> **Directions**: Leaving the images out, output each entry below exactly.

Page-level text extractions:
- - -

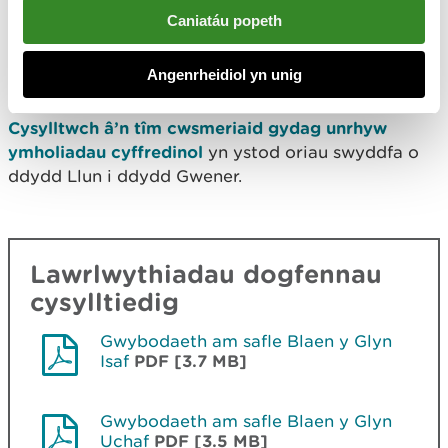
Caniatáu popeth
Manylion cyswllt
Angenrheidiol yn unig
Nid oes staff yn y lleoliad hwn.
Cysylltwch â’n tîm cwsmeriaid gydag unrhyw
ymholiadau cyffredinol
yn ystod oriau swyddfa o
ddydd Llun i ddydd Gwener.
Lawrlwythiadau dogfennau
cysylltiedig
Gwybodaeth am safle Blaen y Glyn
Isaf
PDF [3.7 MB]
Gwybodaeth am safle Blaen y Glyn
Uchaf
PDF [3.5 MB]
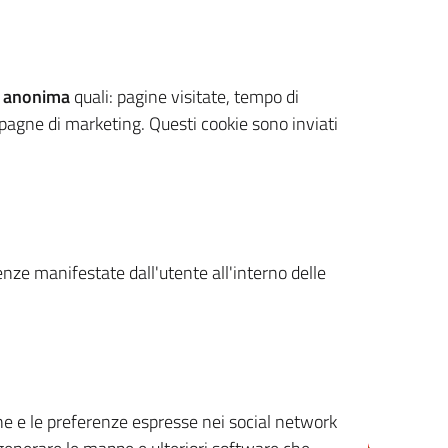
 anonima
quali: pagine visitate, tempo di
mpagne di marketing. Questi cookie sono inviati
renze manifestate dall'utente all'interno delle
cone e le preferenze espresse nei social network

- - -

> **Output**:
Caniatáu popeth
Manylion cyswllt
Angenrheidiol yn unig
Nid oes staff yn y lleoliad hwn.
Cysylltwch â’n tîm cwsmeriaid gydag unrhyw
ymholiadau cyffredinol
yn ystod oriau swyddfa o
ddydd Llun i ddydd Gwener.
Lawrlwythiadau dogfennau
cysylltiedig
Gwybodaeth am safle Blaen y Glyn
Isaf
PDF [3.7 MB]
Gwybodaeth am safle Blaen y Glyn
Uchaf
PDF [3.5 MB]
 anonima
quali: pagine visitate, tempo di
mpagne di marketing. Questi cookie sono inviati
renze manifestate dall'utente all'interno delle
cone e le preferenze espresse nei social network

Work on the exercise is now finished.